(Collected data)

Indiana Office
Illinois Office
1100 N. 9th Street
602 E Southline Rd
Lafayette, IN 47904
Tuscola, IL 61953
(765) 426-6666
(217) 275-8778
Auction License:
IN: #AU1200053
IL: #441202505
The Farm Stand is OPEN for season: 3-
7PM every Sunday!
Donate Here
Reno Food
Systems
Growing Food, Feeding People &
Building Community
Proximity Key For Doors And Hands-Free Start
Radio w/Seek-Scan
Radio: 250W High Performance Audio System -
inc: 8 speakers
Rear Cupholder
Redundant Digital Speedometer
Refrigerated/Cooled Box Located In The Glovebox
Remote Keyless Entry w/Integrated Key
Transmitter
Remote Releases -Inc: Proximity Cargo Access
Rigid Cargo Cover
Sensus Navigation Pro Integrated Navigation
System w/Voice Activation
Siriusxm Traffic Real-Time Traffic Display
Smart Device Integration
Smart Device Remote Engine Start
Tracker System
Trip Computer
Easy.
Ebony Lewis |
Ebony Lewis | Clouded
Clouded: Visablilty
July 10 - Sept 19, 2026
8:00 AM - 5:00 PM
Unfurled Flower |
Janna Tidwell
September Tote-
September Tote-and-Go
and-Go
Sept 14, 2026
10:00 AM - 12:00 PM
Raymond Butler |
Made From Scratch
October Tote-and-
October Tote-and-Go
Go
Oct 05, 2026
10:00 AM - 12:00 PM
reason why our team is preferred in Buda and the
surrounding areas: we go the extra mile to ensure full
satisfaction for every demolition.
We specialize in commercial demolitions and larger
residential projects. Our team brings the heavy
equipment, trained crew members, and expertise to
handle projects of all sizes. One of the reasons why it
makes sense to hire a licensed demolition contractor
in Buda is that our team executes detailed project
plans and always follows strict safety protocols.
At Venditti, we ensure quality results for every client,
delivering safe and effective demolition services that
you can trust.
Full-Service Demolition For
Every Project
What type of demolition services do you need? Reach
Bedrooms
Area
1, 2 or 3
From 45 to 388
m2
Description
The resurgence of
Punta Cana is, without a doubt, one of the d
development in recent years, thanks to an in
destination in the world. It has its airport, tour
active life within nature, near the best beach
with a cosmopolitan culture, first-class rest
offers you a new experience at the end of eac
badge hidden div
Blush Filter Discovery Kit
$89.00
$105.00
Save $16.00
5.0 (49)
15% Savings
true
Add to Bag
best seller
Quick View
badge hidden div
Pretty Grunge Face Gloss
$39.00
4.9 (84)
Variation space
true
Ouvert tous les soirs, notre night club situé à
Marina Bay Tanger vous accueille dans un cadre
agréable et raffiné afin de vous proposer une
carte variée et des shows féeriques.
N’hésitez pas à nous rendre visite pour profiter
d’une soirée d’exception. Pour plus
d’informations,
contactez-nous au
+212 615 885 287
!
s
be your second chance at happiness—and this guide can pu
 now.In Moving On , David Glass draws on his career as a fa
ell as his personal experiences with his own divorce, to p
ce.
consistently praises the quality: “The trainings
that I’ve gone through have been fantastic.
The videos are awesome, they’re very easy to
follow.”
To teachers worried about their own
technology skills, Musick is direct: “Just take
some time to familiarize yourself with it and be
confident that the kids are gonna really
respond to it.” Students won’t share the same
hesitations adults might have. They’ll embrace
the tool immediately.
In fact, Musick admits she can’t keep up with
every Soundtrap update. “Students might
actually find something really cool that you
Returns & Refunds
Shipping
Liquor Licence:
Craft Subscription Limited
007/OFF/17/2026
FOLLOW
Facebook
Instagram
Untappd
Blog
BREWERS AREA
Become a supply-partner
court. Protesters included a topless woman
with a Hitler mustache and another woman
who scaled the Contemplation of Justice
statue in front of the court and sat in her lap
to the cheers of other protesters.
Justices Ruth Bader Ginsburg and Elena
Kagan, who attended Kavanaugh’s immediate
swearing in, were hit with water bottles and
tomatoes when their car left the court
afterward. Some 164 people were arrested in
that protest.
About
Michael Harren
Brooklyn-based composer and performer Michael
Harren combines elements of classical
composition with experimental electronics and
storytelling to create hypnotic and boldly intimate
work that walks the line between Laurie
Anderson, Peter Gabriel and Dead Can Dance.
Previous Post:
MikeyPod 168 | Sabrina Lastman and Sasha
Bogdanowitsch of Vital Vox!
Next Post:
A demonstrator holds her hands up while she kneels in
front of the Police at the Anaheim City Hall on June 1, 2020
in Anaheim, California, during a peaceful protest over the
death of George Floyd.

## Exercise requirements
Taking the line with "Harren combines elements of classical" as the first, copy every line through the end of the entries above exactly, with no others.

## Problem solution
Harren combines elements of classical
composition with experimental electronics and
storytelling to create hypnotic and boldly intimate
work that walks the line between Laurie
Anderson, Peter Gabriel and Dead Can Dance.
Previous Post:
MikeyPod 168 | Sabrina Lastman and Sasha
Bogdanowitsch of Vital Vox!
Next Post:
A demonstrator holds her hands up while she kneels in
front of the Police at the Anaheim City Hall on June 1, 2020
in Anaheim, California, during a peaceful protest over the
death of George Floyd.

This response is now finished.